I am still waiting for the two starters which a kind person on the Yahoo Sourdough group has mailed me from Florida. I've also ordered a baking stone - that's a heavy stone slab you place in your oven when baking bread or pizza. It recreates the conditions in stone-built bread ovens, and is supposed to make a big difference to your finished bread. And just for fun, I ordered a cane proofing bowl. It's a spiral basket you put the boule of dough in for it's final rise before baking, and it's what give the loaves in the picture their characteristic spiral pattern. It's fun to play with a totally different way of making bread.

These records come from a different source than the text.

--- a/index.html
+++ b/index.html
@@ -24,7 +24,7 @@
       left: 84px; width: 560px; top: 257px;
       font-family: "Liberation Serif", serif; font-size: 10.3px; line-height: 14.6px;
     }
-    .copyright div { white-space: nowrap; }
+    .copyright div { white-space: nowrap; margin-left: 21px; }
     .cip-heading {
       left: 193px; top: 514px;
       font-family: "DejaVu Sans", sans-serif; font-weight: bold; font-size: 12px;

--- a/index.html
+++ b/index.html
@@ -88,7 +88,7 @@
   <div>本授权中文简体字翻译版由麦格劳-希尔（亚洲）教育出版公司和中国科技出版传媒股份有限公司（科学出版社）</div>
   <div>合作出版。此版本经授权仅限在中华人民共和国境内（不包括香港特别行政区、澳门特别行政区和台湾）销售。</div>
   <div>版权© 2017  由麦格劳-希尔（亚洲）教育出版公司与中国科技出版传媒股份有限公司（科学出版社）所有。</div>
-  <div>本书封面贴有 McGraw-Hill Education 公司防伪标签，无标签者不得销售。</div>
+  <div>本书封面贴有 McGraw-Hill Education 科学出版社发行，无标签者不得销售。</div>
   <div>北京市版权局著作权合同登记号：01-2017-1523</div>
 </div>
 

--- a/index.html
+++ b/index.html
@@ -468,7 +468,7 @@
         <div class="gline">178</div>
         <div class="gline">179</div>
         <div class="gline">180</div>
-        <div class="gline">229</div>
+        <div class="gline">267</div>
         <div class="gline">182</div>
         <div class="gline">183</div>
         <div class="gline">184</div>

Wednesday, October 31, 2007

The Pepsi Challenge

My authentic ginger beer (Fred) is ready to drink today, so I did my own version of the Pepsi challenge and poured out a glass of Fred beer and a glass of Ginger beer (the yeast-culture version) and got all the family to taste them and say which they liked best.

They didn't know which was which, but they unanimously chose the authentic Fred beer. It's hard to describe flavours in words, and I'm no Oz Clarke, but it has a fuller, more complex taste. It's certainly peppery with the ginger, but it's also fruity and tangy. The yeast culture ginger beer is peppery and sharp. It's refreshing and tasty, and the kids have been drinking it faster than I can make it. But the new one is even better.

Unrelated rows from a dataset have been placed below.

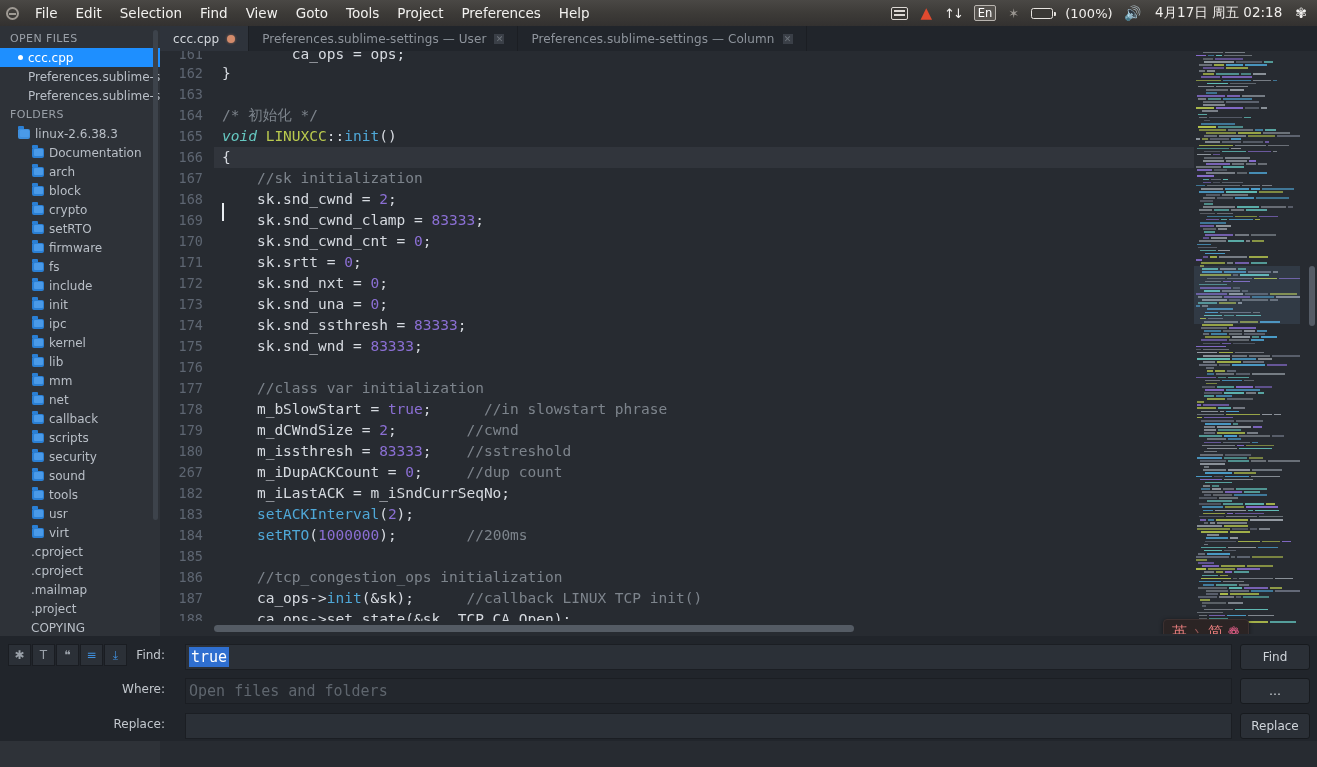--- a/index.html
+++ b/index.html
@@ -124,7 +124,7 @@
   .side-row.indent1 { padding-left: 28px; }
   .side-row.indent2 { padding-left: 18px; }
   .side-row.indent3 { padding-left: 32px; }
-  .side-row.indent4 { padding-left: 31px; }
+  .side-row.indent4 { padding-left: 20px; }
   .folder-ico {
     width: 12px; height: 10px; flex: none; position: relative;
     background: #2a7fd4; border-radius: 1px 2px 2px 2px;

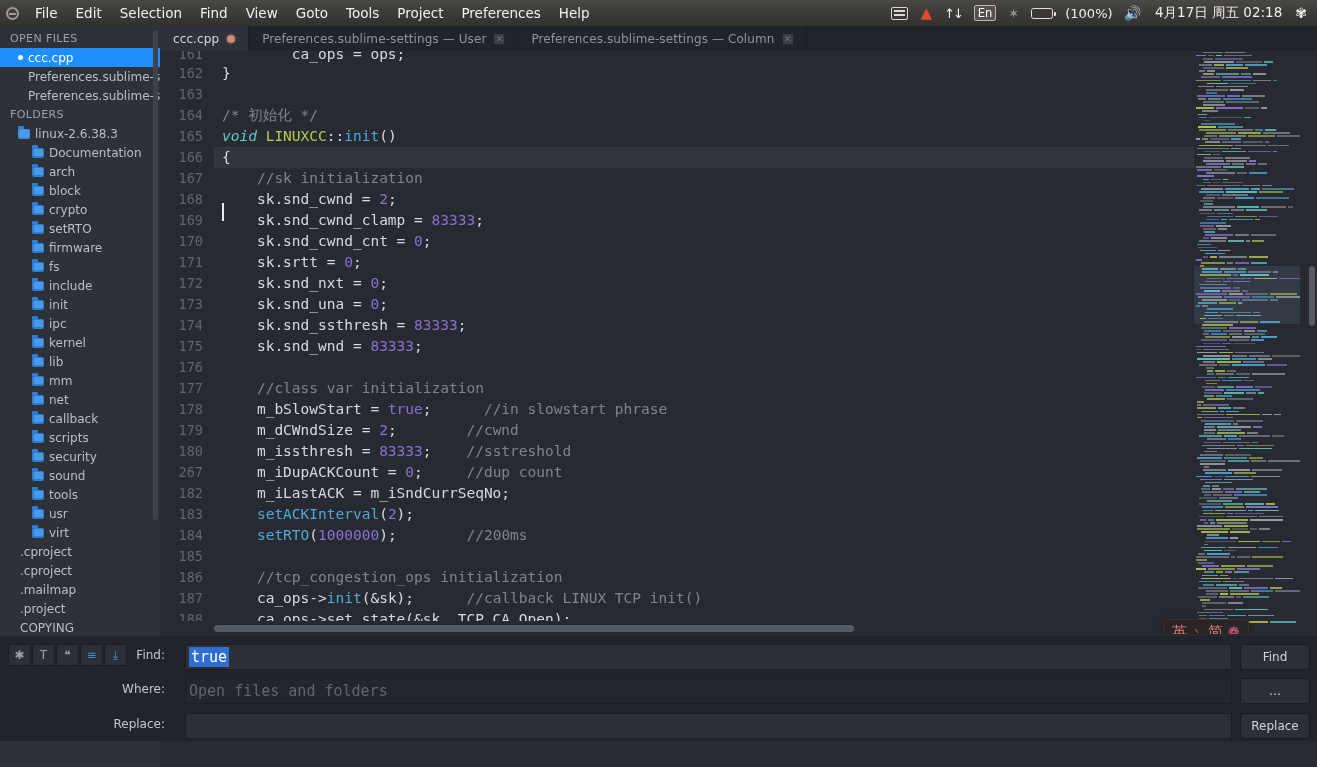--- a/index.html
+++ b/index.html
@@ -1365,9 +1365,6 @@
     <div class="fbtn" style="top:8px;">Find</div>
 
     <div class="lbl" style="left:45px; top:46px;">Where:</div>
-    <div class="field dark" style="top:42px;">
-      <span class="placeholder">Open files and folders</span>
-    </div>
     <div class="fbtn" style="top:42px;">…</div>
 
     <div class="lbl" style="left:45px; top:81px;">Replace:</div>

So poor old Ginger, the yeast culture ginger beer plant, has to go. I have a batch ready to be made into beer today, but I won't keep the culture going after that. I'll use it to leaven a loaf of ginger bread or something - after all it's yeasty and gingery. But I'll certainly keep Fred going, and I'll try to build him up to make bigger batches for us.

Monday, October 29, 2007

Home-Made Sourdough Starter

Sourdough bread starters have some things in common with ginger beer plants:
  • both are symbiotic cultures of bacteria and yeasts (known in some circles as "beasts")
  • both are "fed" in order to multiply and grow, before being divided when you want to use them
  • After division, part of the culture is used to make the product, either ginger beer or bread, and part is kept and fed again
But they also have some differences:
  • There is only one ginger beer plant, as far as I know, but there are many sourdough cultures and each one is different
  • You can only get an authentic ginger beer plant from someone who already has one, but you can make a sourdough starter from scratch
I tried to make a sourdough starter from scratch on Saturday, using the instructions in Hugh Fearnley-Whittingstall and Fizz Carr's River Cottage Family Cookbook. I've called it Fizz. I thought of calling it Hugh, but since it's supposed to bubble and froth, I thought Fizz was more appropriate. I won't reproduce the recipe here, if you want it you'll have to buy the book, but basically you mix flour, water and orange juice, then feed it every day with more flour and water until the natural beasts in the flour multiply.

So far it's looking a wee bit frothy, but it's not very lively. I need to feed it again today, and tomorrow I can use it to make bread. I'm also waiting for an established starter to arrive in the post, so I can compare it with my home-made version.